[swift-evolution] [RFC] New collections model: collections advance indices

Thu Mar 3 10:25:45 CST 2016

on Tue Mar 01 2016, Károly Lőrentey <swift-evolution at swift.org> wrote:

> This looks interesting! As the author of a number of custom collection
> implementations, including a rather elaborate B-tree package
> (https://github.com/lorentey/BTree), 

FWIW, I am impressed by (even jealous of) this work, so your feedback in
this area is much appreciated.

> it always felt strange to me that indices are expected to be able to
> move around the collection on their own, while element access has to
> go through by the collection. It is a great idea to fix this
> asymmetry.
>
> I’ll have to carefully read through it a couple more times and look at
> the prototype branch to form a real opinion, but at first glance I
> like the proposal. Here are a couple of quick thoughts, with more to
> come once I had time to think about the implications in detail:
>
> - I’m not at a great fan of the `*IndexType` protocols in Swift 2. I
>   do not believe they work hard enough compared to how hard it is to
>   implement them, and I welcome any change that makes them even a 
>   little bit simpler for the collection writer.
>
> - Having to call a collection method to increment an index looks
>   unnatural at first glance, but I can see myself getting used to it
>   in a few hours.

One thing that hasn't been mentioned so far is that when the algorithms
using indices are extensions on the collection protocol (or members of a
specific collection) these APIs can be used without qualification, which
makes them read like free functions, which ends up looking quite natural
to my eye.

> - I know that it isn't a new requirement, but I do dislike that
>   `Indexable` specifies the complexity of index operations; this puts
>   a hard constraint on custom collection design. I do understand the
>   desire for concrete complexity promises on operations using
>   indexes, but can't we express these instead e.g. in terms of number
>   of index accesses?

The problem is that eventually it becomes really difficult to simply
describe the efficiency of any given algorithm.  We don't want people to
have to do complex algebra to understand how algorithms compose with
data structures.

Yes, it's a trade-off, and loosening the upper bound on the cost of
indexing was one of the things we considered.  We tried to carefully
think through different possible collection designs (trees in
particular!) to understand what the implications of keeping the O(1)
upper bound were.  We'd be happy to discuss specific tradeoffs with you.

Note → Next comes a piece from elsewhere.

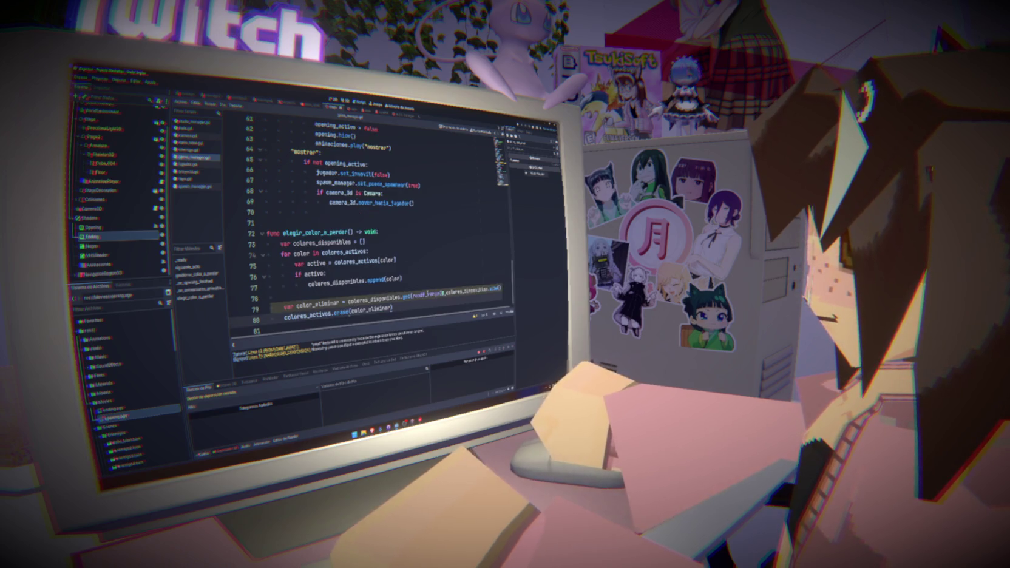
Step: Fix line 79's random-call arguments and closing parentheses, then save the script
left_click(442, 293)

> - I love that there is a section with detailed guidance on designing 
>   tree-based collections. It’s interesting and informative.
>
> - My B-trees are persistent data structures, thus my nodes cannot have
>   parent or sibling links. Index lookup and navigation is still O(1)
>   though, as my indices contain pointers to every node on the path to
>   the current element. Since I have to keep looking up these nodes
>   anyway to retrieve elements and to navigate around in the tree, I
>   simply decided to keep them directly in the index. B-trees are super
>   shallow, so there are only a handful of nodes on any path.

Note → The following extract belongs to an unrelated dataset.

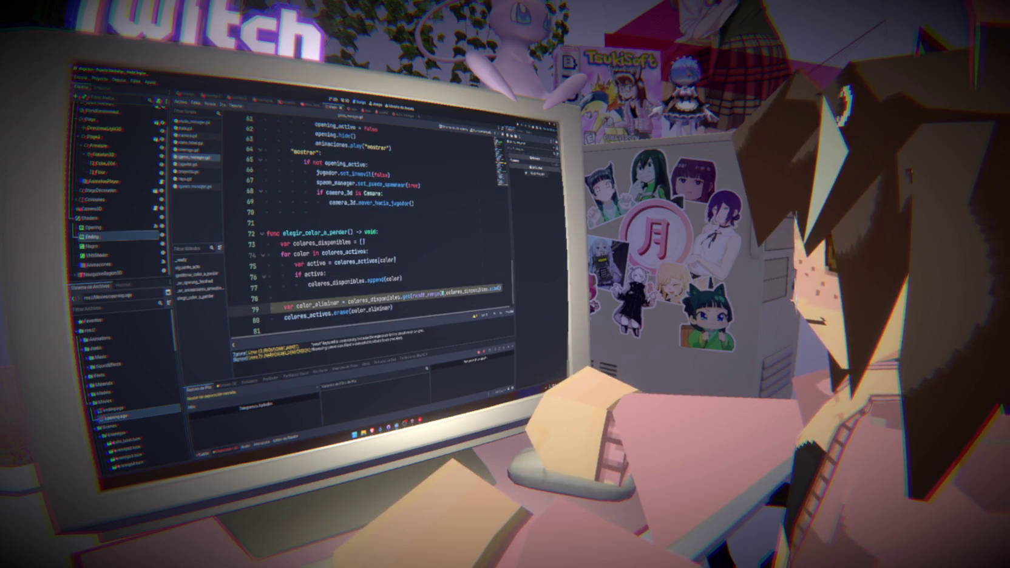
type("0,")
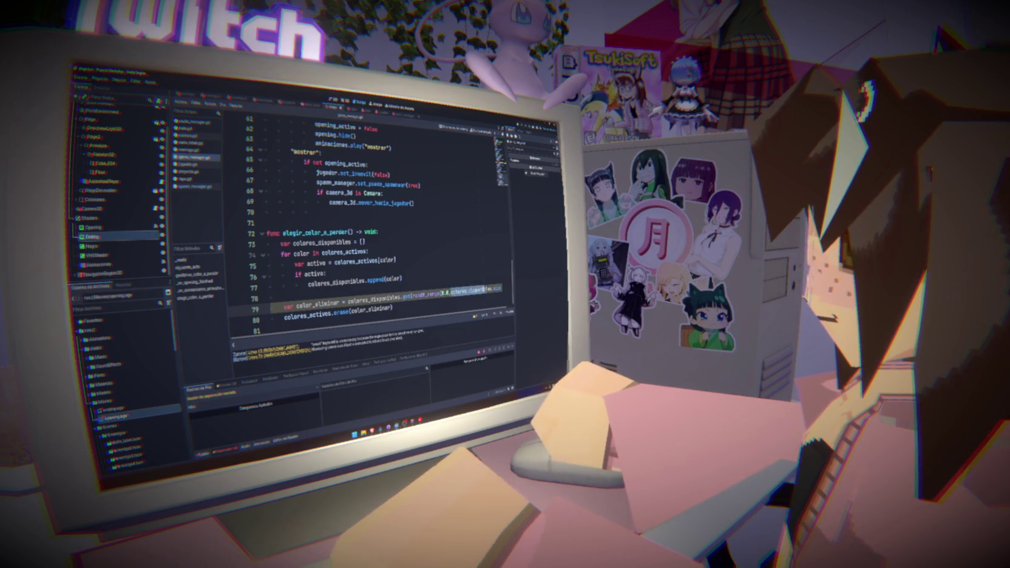
key("End")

Yeah, one other way to get O(1) here is to consider that log N is
bounded by a small constant, for practical purposes.

> - I found that the most straightforward place to implement tree
>   navigation methods like `next(:)` and `advance(:by:)` is on the path
>   struct that contains the actual node references. There is no reason
>   I couldn't have the new collection methods simply call through to
>   these path methods, though -- I am currently doing the same thing in
>   the BTreeIndex type anyway.
>
> - I'm using weak references inside the index, with a (seriously
>   underdeveloped) index invalidation method that happens to be closer
>   to #2b than #2a. I'm not happy about using weak references, but this
>   seemed the most sensible thing to do. I'd love to replace them with
>   `unowned(unsafe)`, and the mutation counter seems like a great idea.
>   The ARC issue mentioned at the end of the proposal is rather scary,
>   though -- I don't know how I would protect against that.

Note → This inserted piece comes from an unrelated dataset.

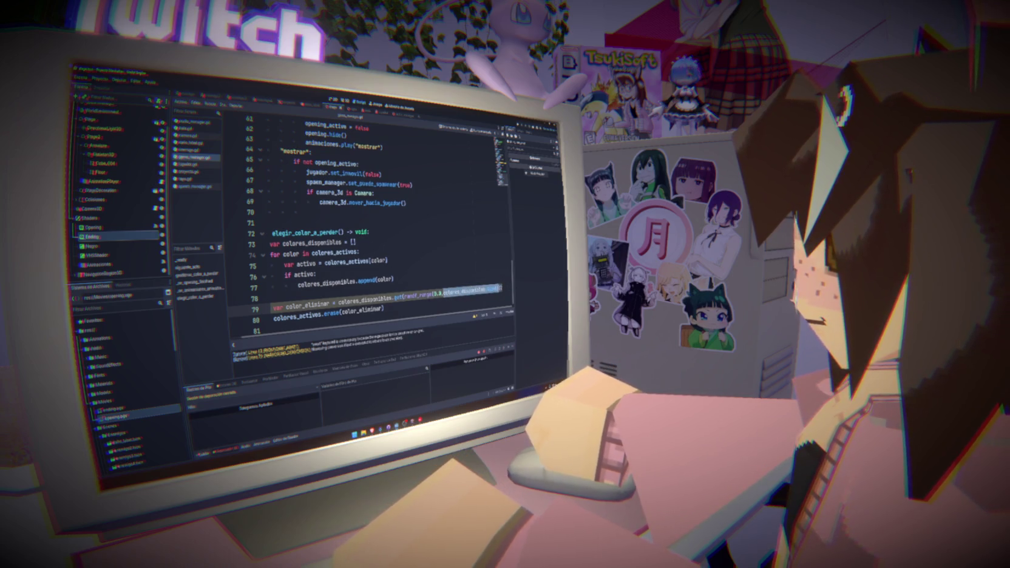
type("float")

Hmm, Dmitri, I thought we decided that using unowned(unsafe) to manage
the "indices" collection was simply untenable.  Remember the
thread-safety issue, iterating indices on one thread while mutating the
collection on another?

>   Generators/iterators look to be safe from this issue,
>   so I’ll probably optimize their path representation first. 
>
> - For mutation, I think custom APIs often make much more sense
>   than general-purpose solutions. I try to discourage use of the normal
>   B-tree index for doing complex tree mutations, and I instead provide 
>   a cursor construct that was designed especially for performing 
>   a batch of mutations in a batch:
>
>   https://github.com/lorentey/BTree/blob/master/Sources/BTreeCursor.swift#L295-L707 
>
>   The cursor is like an index on steroids. It has an identity with
>   mutable state on its own, and it takes unique ownership of the tree
>   while it is active. This frees the cursor to disable some costly
>   invariants (such as maintaining up-to-date descendant counts in each
>   node). This in turn allows for convenient batch editing of elements
>   in the tree, with amortized O(1) insertion and removal operations.
>
>   The cursor's approach goes the exact opposite way of this proposal:
>   not only is the collection not necessary to use the cursor, but the
>   collection's value isn't even available while there is an active
>   cursor on it. (This is like how
>   `Array.withUnsafeMutableBufferPointer()` works.)
>
> - I'm almost positive this has been discussed before, but what is the
>   rationale behind allowing non-Int `IndexDistance`s? 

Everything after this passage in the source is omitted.